20190616_坂本弘道

坂本弘道さんのパフォーマンスを見る

2019/06/16(Sun.)

今日はFIGYAでダンサーの大歳芽里さんがパフォーマンスされるとのことで見学に行きました。僕自身は本格的なダンスパフォーマンスをあまり見たことがなかったのですが、大歳さんと出会ってからパフォーマンスを見るたびにダンスへの理解が深まる体験をします。
前回の篠田栞さんと金田金太郎さんとのパフォーマンスでは、大歳さんの動きを自分に重ねることで動きの難しさを見ることを覚えました。今回はチェロ奏者の坂本弘道さんとのパフォーマンスだったのですが、大歳さんと坂本さんが共に「小道具」を使ってパフォーマンスしているのが印象的でした。大歳さんはロール紙を使ってダンスを展開され、坂本さんもチェロに向かって鉛筆を放り投げたり金属片を弦に挟んだりして演奏されました。
人は道具を身体の延長化させることで自在に操ります。自分の体の一部のように道具を操ることで私たちは新たな身体性を獲得して、新たな身体表現を手に入れます。例えば、楽器の演奏技術を習得することは楽器を体の一部のようにコントロールすることであり、楽器を見なくても自由に操れるようになり高度な表現が可能になります。

大歳さんのダンスは紙を自在に操るというより、紙の状態に応じながらダンスの内容を変えているようでした。つまり、大歳さんにとって紙は身体化された道具でなく、あくまで身体の外にある小道具のように見えます。旗のように風になびかせる動きや服のように紙を体に巻きつけ、ひとりの人物を演じているようなシーンもありました。
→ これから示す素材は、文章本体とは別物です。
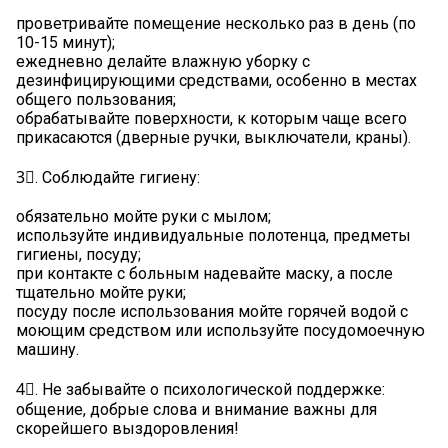
проветривайте помещение несколько раз в день (по
10-15 минут);
ежедневно делайте влажную уборку с
дезинфицирующими средствами, особенно в местах
общего пользования;
обрабатывайте поверхности, к которым чаще всего
прикасаются (дверные ручки, выключатели, краны).
3⃣. Соблюдайте гигиену:
обязательно мойте руки с мылом;
используйте индивидуальные полотенца, предметы
гигиены, посуду;
при контакте с больным надевайте маску, а после
тщательно мойте руки;
посуду после использования мойте горячей водой с
моющим средством или используйте посудомоечную
машину.
4⃣. Не забывайте о психологической поддержке:
общение, добрые слова и внимание важны для
скорейшего выздоровления!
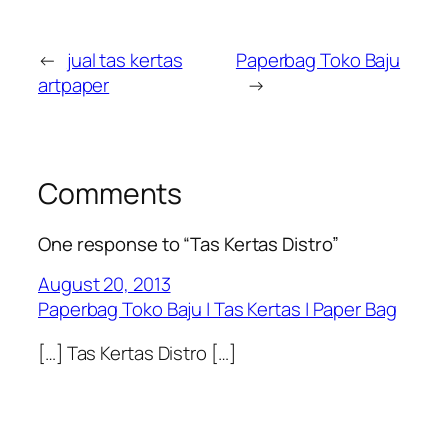
←
jual tas kertas
Paperbag Toko Baju
artpaper
→
Comments
One response to “Tas Kertas Distro”
August 20, 2013
Paperbag Toko Baju | Tas Kertas | Paper Bag
[…] Tas Kertas Distro […]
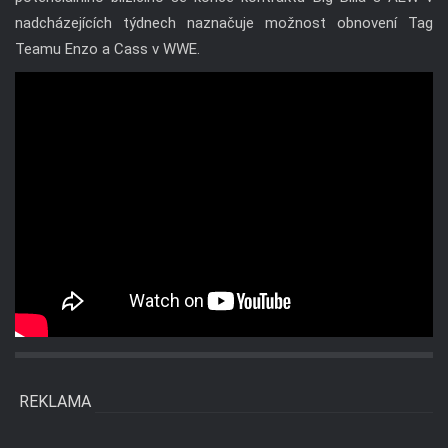
nadcházejících týdnech naznačuje možnost obnovení Tag
Teamu Enzo a Cass v WWE.
REKLAMA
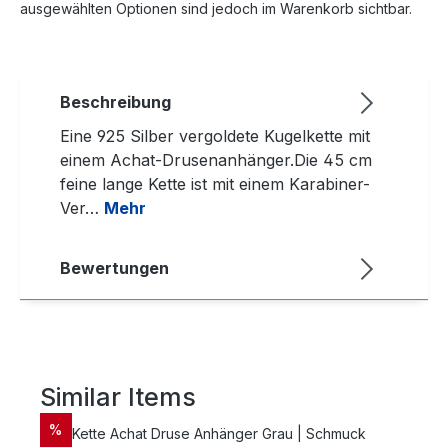
ausgewählten Optionen sind jedoch im Warenkorb sichtbar.
Beschreibung
Eine 925 Silber vergoldete Kugelkette mit
einem Achat-Drusenanhänger.Die 45 cm
feine lange Kette ist mit einem Karabiner-
Ver…
Mehr
Bewertungen
Similar Items
Produktgalerie überspringen
RABATT
%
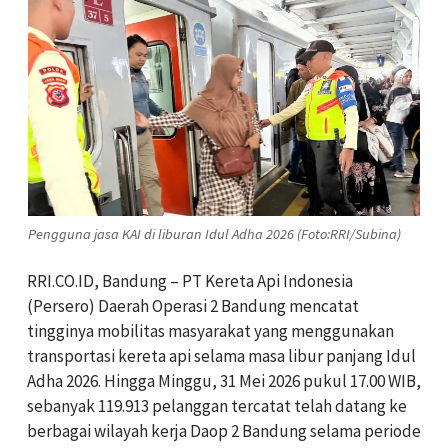
Pengguna jasa KAI di liburan Idul Adha 2026 (Foto:RRI/Subina)
RRI.CO.ID, Bandung – PT Kereta Api Indonesia
(Persero) Daerah Operasi 2 Bandung mencatat
tingginya mobilitas masyarakat yang menggunakan
transportasi kereta api selama masa libur panjang Idul
Adha 2026. Hingga Minggu, 31 Mei 2026 pukul 17.00 WIB,
sebanyak 119.913 pelanggan tercatat telah datang ke
berbagai wilayah kerja Daop 2 Bandung selama periode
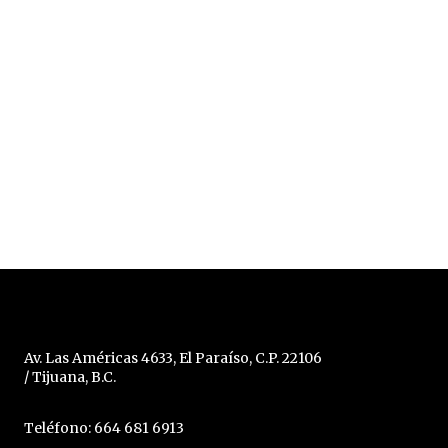
Av. Las Américas 4633, El Paraíso, C.P. 22106
/ Tijuana, B.C.
Teléfono: 664 681 6913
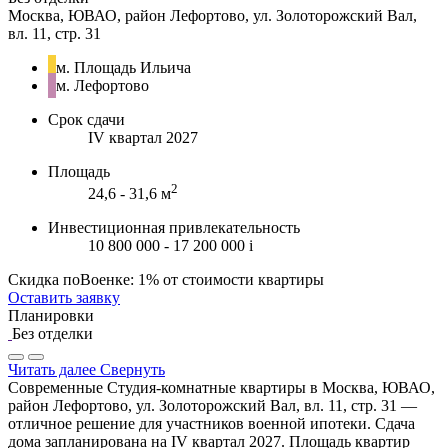
Москва, ЮВАО, район Лефортово, ул. Золоторожский Вал,
вл. 11, стр. 31
м. Площадь Ильича
м. Лефортово
Срок сдачи
IV квартал 2027
Площадь
2
24,6 - 31,6 м
Инвестиционная привлекательность
10 800 000 - 17 200 000
i
Скидка поВоенке: 1% от стоимости квартиры
Оставить заявку
Планировки
Без отделки
Читать далее
Свернуть
Современные Студия-комнатные квартиры в Москва, ЮВАО,
район Лефортово, ул. Золоторожский Вал, вл. 11, стр. 31 —
отличное решение для участников военной ипотеки. Сдача
дома запланирована на IV квартал 2027. Площадь квартир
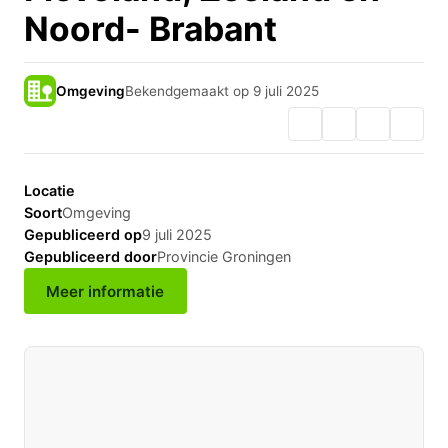
Noord- Brabant
Omgeving
Bekendgemaakt op 9 juli 2025
Locatie
Soort
Omgeving
Gepubliceerd op
9 juli 2025
Gepubliceerd door
Provincie Groningen
Meer informatie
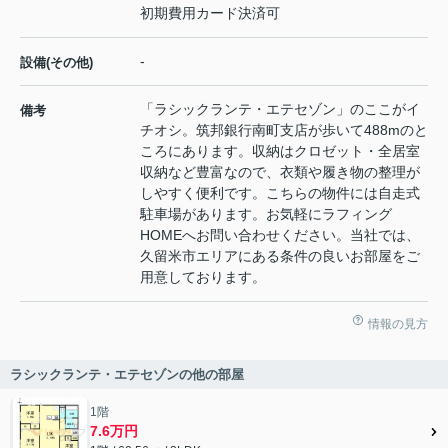
初期費用カード決済可
-
設備(その他)
「ラシックランテ・エテセゾン」のここがイ
備考
チオシ。筑邦銀行南町支店が歩いて488mのと
ころにあります。収納はクロゼット・全居室
収納など豊富なので、衣類や履き物の整理が
しやすく便利です。こちらの物件には自走式
駐車場があります。お気軽にラフィング
HOMEへお問い合わせください。当社では、
久留米市エリアにある条件の良いお部屋をご
用意しております。
情報の見方
ラシックランテ・エテセゾンの他の部屋
1階
7.6万円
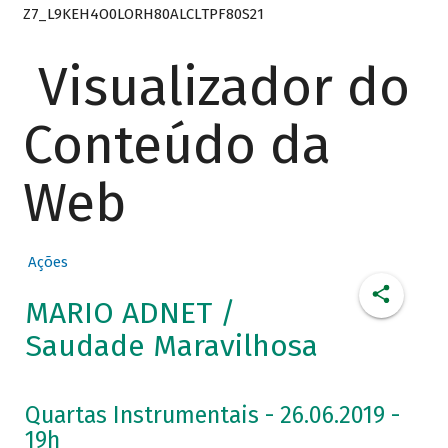
Z7_L9KEH4O0LORH80ALCLTPF80S21
Visualizador do
Conteúdo da
Web
Ações
MARIO ADNET /
Saudade Maravilhosa
Quartas Instrumentais - 26.06.2019 -
19h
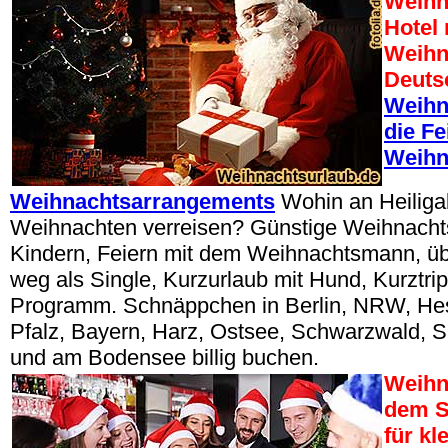
Weihn
Hotel
Weihn
Deuts
Weihn
die Fe
Weihn
Weihnachtsarrangements
Wohin an Heilig
Weihnachten verreisen? Günstige Weihnachts
Kindern, Feiern mit dem Weihnachtsmann, ü
weg als Single, Kurzurlaub mit Hund, Kurztri
Programm. Schnäppchen in Berlin, NRW, Hes
Pfalz, Bayern, Harz, Ostsee, Schwarzwald, 
und am Bodensee billig buchen.
Weihn
dem S
für kl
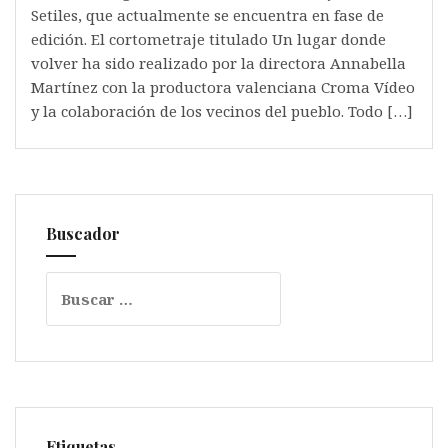
Setiles, que actualmente se encuentra en fase de
edición. El cortometraje titulado Un lugar donde
volver ha sido realizado por la directora Annabella
Martínez con la productora valenciana Croma Vídeo
y la colaboración de los vecinos del pueblo. Todo […]
Buscador
Buscar:
Etiquetas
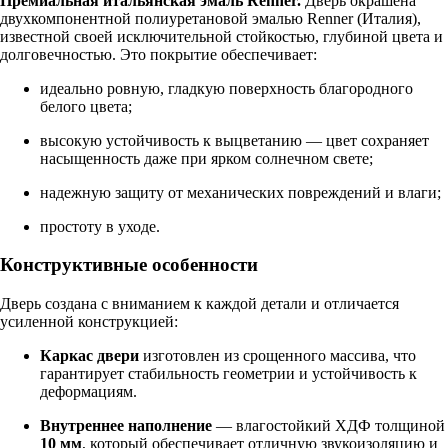
Премиальная итальянская эмаль Renner.
Дверь окрашена
двухкомпонентной полиуретановой эмалью Renner (Италия),
известной своей исключительной стойкостью, глубиной цвета и
долговечностью. Это покрытие обеспечивает:
идеально ровную, гладкую поверхность благородного
белого цвета;
высокую устойчивость к выцветанию — цвет сохраняет
насыщенность даже при ярком солнечном свете;
надежную защиту от механических повреждений и влаги;
простоту в уходе.
Конструктивные особенности
Дверь создана с вниманием к каждой детали и отличается
усиленной конструкцией:
Каркас двери
изготовлен из срощенного массива, что
гарантирует стабильность геометрии и устойчивость к
деформациям.
Внутреннее наполнение
— влагостойкий ХДФ толщиной
10 мм
, который обеспечивает отличную звукоизоляцию и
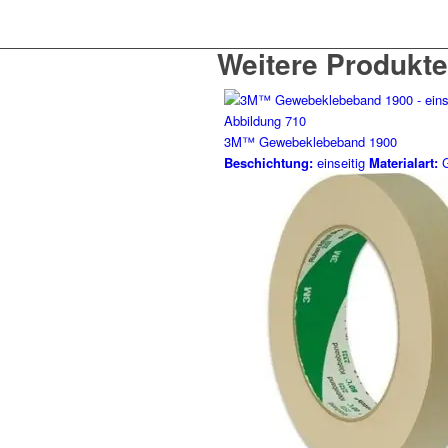
Weitere Produkte
3M™ Gewebeklebeband 1900
Beschichtung:
einseitig
Materialart:
G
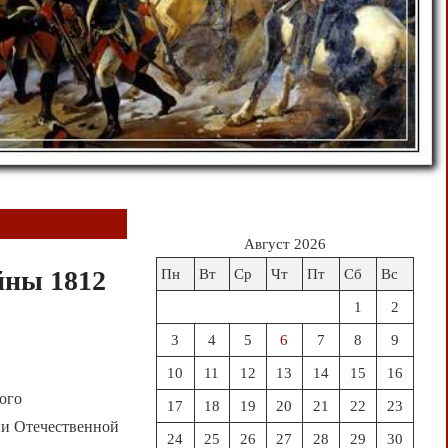
Август 2026
йны 1812
Пн
Вт
Ср
Чт
Пт
Сб
Вс
1
2
3
4
5
6
7
8
9
10
11
12
13
14
15
16
ого
17
18
19
20
21
22
23
ии Отечественной
24
25
26
27
28
29
30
紙という同じ道具でありながらダンスの展開によって、紙の機能が変わっていきました。
坂本さんの演奏は、演奏者の身体の一部となった「チェロ(楽器)」とまだ身体の一部になりきっていない「小道具」の対比が印象的なパフォーマンスでした。チェロという共通のテーマ(身体化された楽器)は維持しながら、チェロにさまざまな小道具を組み合わせることで新しい音を奏でます。
少ない小道具で多様な使い方を示す大歳さんのダンスと、チェロの可能性を引き出すために大量の小道具を用いる坂本さん。2人のパフォーマンスにおける小道具の使い方の対比が面白かったです。